Six weeks after her surgery, Lauren’s medical oncologist, N. Simon Tchekmedyian,M.D., initiated chemotherapy. If even a small number of cancer cells had escaped into Lauren’s bloodstream, they could establish new colonies, dividing quickly and generating new tumors.
And, Dr. Tchekmedyian had other concerns, as well.
“Lauren was young – far younger than the average colon cancer patient. Her family history didn’t show anything unusual,” says Dr. Tchekmedyian. “I recommended a comprehensive genetic evaluation – we needed answers.”
Dr. Tchekmedyian was right. Genetic testing revealed a rare variant in a gene known as MLH1. MLH1 is involved in repairing the mistakes that sometimes occur when the DNA of a cell is copied before it divides. If a mistake in the DNA is not corrected, the abnormal cells will continue to divide and the mistakes will continue to accumulate, sometimes resulting in cancer.
“When I was first diagnosed with cancer, Dr. Francis told me that she would do everything in her power to make sure that I got to see my kids grow up.”
Seven months after her colon tumor removal, Lauren had a second surgery to reconnect her colon. She was ready to put cancer behind her, but a follow-up colonoscopy revealed a new adenoma, or benign tumor.
During this surgery, Dr. Francis assisted gastrointestinal surgeon Tam Le, M.D., in removing Lauren’s entire colon and rectum. Dr. Le then used the lower portion of the small intestine to construct a new colon, which would allow for normal function.
Since the MLH1 variant could give Lauren a predisposition to other cancers, she had a difficult decision to make: should she have susceptible organs removed now to prevent cancer from potentially developing later?
“Here was a mother with two very young children. We weren’t about to take any chances with Lauren’s future, but the choice was Lauren’s to make, and hers alone,” says Dr. Francis. “Our advanced diagnostics and expertise provided her with all the necessary tools so she could make an informed decision.”
For Lauren, the answer was “yes.”
“When I was first diagnosed with cancer, Dr. Francis told me she would do everything in her power to make sure that I got to see my kids grow up,” says Lauren. “Prevention, surgery and being proactive were the best ways for me to take control of my future. So that’s exactly what I did.”
In August 2015, Dr. Francis assisted Lauren’s OB/GYN, Meagan Moore, M.D., in performing a total hysterectomy and ovary removal. Four months later, Lauren, Dr. Francis and plastic surgeon Eliza-Jasmine Tran, M.D., were back in the operating room for a bilateral mastectomy with reconstruction.
ADDING IT ALL UP
As Lauren looks back, she’s grounded by the love and support of her family and friends.

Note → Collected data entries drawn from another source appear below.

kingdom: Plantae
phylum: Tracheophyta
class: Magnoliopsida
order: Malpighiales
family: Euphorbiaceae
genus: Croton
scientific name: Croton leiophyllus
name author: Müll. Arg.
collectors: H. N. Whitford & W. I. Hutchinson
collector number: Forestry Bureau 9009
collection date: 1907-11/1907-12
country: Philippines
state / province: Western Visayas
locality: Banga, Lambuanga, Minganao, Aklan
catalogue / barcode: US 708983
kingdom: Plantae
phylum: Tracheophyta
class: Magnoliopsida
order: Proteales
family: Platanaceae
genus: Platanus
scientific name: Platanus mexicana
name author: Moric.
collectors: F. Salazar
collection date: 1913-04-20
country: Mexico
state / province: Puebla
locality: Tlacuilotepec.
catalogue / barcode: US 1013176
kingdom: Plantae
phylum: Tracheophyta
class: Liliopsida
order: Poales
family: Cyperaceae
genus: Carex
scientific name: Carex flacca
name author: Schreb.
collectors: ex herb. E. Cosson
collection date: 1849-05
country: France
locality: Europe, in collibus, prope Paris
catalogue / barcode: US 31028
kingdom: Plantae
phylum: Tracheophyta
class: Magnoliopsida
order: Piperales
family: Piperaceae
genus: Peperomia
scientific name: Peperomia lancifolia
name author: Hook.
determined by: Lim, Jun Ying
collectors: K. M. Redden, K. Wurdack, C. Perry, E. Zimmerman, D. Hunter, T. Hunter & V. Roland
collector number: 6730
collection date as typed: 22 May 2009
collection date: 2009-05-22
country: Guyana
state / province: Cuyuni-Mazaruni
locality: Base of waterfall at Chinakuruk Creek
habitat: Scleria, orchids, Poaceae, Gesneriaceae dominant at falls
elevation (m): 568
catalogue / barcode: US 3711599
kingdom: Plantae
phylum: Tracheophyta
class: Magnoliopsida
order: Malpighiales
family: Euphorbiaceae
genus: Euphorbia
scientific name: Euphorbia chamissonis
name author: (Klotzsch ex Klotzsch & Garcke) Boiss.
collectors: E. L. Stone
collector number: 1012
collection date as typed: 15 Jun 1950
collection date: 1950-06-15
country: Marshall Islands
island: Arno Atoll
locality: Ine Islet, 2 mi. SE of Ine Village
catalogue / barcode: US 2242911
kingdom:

She is also forever grateful to the specialists and her clinical team at Orange Coast Memorial who committed countless hours to helping her become cancer-free.
“When I first met Dr. Francis, I knew she was incredible, but what I didn’t know is just how incredible. She was by my side every step of the way, in every single surgery,” says Lauren. “Her care for me went well beyond the operating room.”
She adds, “I don’t have anything more to be afraid of. My scars remind me of my journey and that I can get through anything.”